Shock waves may
help bones heal

Shock Wave Therapy Helps Bones Mend

November 05, 2009
by Brendon Nafziger, DOTmed News Associate Editor
Shock waves could help long bones mend that aren't healing on their own, according to a study published in the November issue of The Journal of Bone and Joint Surgery.

Doctors at two university hospitals in Italy, led by Angelo Cacchio, M.D., found that applying extracorporeal shock wave therapy to a type of non-healing fracture called nonunions resulted in healing rates as good as interventional surgery, the standard treatment.

When radiological slides were examined six months after treatment, around 70 percent of patients in both groups had healed: both those who had surgeries to repair the bone and those who merely received four sessions of 4,000 shock wave pulses to the shattered limb.

Interestingly, patients who received shock waves, but not surgery, were somewhat more likely to have less pain and better limb function the first three and six months following treatment, though the differences between the two groups vanished within a year or two.

Although other studies have suggested that shock wave therapy can be useful in bone healing, the doctors aren't sure how it works. They speculate that the pulses could bring pain relief by overstimulating the nerves, thereby raising the patient's pain threshold. And they could promote bone growth by "creating micro-fractures that induce a healing reaction and increased vascularity, as occurs during the natural bone-healing process," the doctors write.

The study, which investigated 126 patients divided into several treatment groups, and conducted at two Rome university hospitals, the "San Salvatore" Hospital of L'Aquila and "La Sapienza" University, had several design limitations. An ethics committee refused to allow a control group, which would have received no treatment, and the study was not completely blind, as radiologists examining the slides could potentially recognize which patients belonged to the surgical groups by tell-tale marks on the bone or the movement of hardware. Also, those with misaligned fractures were excluded from the study.

In an accompanying editorial, J. Lawrence Marsh, M.D., a doctor at the University of Iowa Hospitals and Clinics in Iowa City, Iowa, wonders how applicable the treatment will be in clinical practice.

"More important than concerns about the study design is uncertainty of how these results will generalize to other practice environments, assuming that extracorporeal shock wave therapy were made more widely available for the treatment of nonunion," he writes.

Although he acknowledges the study's success, he suggests that shock wave treatment is rather intensive. "There were four extracorporeal shock wave therapy treatments over four weeks, each requiring the use of regional anesthesia," he notes. "All fractured limbs were immobilized for six to twelve weeks and, if the nonunion was in a lower extremity, a long leg cast was applied. Many surgeons would argue, and at least some patients would agree, that this intensive treatment program should not be considered 'conservative'."

Another fact to consider for a future study was the difference in enrollment rates for those with hypertrophic nonunions and atrophic ones. Hypertrophic breaks, although non-healing, have calluses, and are vascular enough for new bone growth, while atrophic fractures usually feature some sort of blood supply impairment, and often require grafts to heal.

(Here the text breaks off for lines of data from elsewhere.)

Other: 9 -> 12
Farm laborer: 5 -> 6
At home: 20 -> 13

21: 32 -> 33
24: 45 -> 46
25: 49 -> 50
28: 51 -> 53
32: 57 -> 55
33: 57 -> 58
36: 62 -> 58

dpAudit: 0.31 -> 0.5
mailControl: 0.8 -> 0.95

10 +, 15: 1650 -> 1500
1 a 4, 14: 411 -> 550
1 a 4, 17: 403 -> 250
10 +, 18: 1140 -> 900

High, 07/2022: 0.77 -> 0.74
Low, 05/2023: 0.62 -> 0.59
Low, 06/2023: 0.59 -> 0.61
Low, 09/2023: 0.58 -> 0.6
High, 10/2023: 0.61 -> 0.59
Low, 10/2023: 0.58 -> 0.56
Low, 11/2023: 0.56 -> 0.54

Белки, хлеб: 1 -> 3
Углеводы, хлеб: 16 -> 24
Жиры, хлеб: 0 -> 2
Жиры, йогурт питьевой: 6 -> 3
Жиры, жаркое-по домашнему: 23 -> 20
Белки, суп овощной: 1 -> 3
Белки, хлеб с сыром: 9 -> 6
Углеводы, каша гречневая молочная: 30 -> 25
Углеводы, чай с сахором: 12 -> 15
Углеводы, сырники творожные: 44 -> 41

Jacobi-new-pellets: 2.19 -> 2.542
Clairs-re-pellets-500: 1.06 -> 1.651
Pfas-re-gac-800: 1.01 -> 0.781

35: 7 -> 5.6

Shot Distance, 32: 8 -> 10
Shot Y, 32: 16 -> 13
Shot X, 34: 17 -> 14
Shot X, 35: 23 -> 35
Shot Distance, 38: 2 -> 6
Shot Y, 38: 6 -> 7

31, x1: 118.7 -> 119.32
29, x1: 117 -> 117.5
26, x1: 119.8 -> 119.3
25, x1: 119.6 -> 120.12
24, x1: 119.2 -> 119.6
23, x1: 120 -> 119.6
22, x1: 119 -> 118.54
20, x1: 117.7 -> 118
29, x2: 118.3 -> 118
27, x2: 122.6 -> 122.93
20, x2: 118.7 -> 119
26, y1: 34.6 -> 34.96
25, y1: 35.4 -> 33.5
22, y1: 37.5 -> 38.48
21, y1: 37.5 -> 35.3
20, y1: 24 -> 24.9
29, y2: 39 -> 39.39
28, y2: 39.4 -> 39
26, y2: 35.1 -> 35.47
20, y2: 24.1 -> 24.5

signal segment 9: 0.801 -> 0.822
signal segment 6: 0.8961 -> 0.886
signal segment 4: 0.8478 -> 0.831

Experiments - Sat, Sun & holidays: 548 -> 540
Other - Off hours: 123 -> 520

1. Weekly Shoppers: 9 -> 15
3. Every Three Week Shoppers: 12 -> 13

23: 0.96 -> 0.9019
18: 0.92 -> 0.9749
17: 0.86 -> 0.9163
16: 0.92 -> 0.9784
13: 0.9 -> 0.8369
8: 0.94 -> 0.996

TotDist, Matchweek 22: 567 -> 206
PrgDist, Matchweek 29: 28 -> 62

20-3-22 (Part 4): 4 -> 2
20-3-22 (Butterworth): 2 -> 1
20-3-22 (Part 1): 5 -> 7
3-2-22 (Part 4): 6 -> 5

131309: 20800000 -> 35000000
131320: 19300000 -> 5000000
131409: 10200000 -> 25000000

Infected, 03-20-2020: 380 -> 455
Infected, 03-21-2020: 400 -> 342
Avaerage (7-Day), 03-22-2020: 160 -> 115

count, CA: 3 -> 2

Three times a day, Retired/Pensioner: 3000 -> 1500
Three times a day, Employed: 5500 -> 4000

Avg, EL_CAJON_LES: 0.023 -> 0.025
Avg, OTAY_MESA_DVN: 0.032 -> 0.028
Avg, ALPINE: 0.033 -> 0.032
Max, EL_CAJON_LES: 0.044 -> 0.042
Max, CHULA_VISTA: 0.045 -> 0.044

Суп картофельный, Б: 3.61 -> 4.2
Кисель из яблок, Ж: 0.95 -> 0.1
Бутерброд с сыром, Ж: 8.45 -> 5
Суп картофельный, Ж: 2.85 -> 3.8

Drop out among atrophic patients in the study was high: 32 percent quit before therapy was over, compared with only 4 percent in the hypertrophic group.

Nonetheless, Dr. Marsh finds the results largely encouraging. "Despite these disadvantages, for selected patients with a nonunion, a nonoperative treatment option that results in similar healing time, faster return to function, and quicker relief of pain than what can be expected after surgery would be a welcome addition," he writes.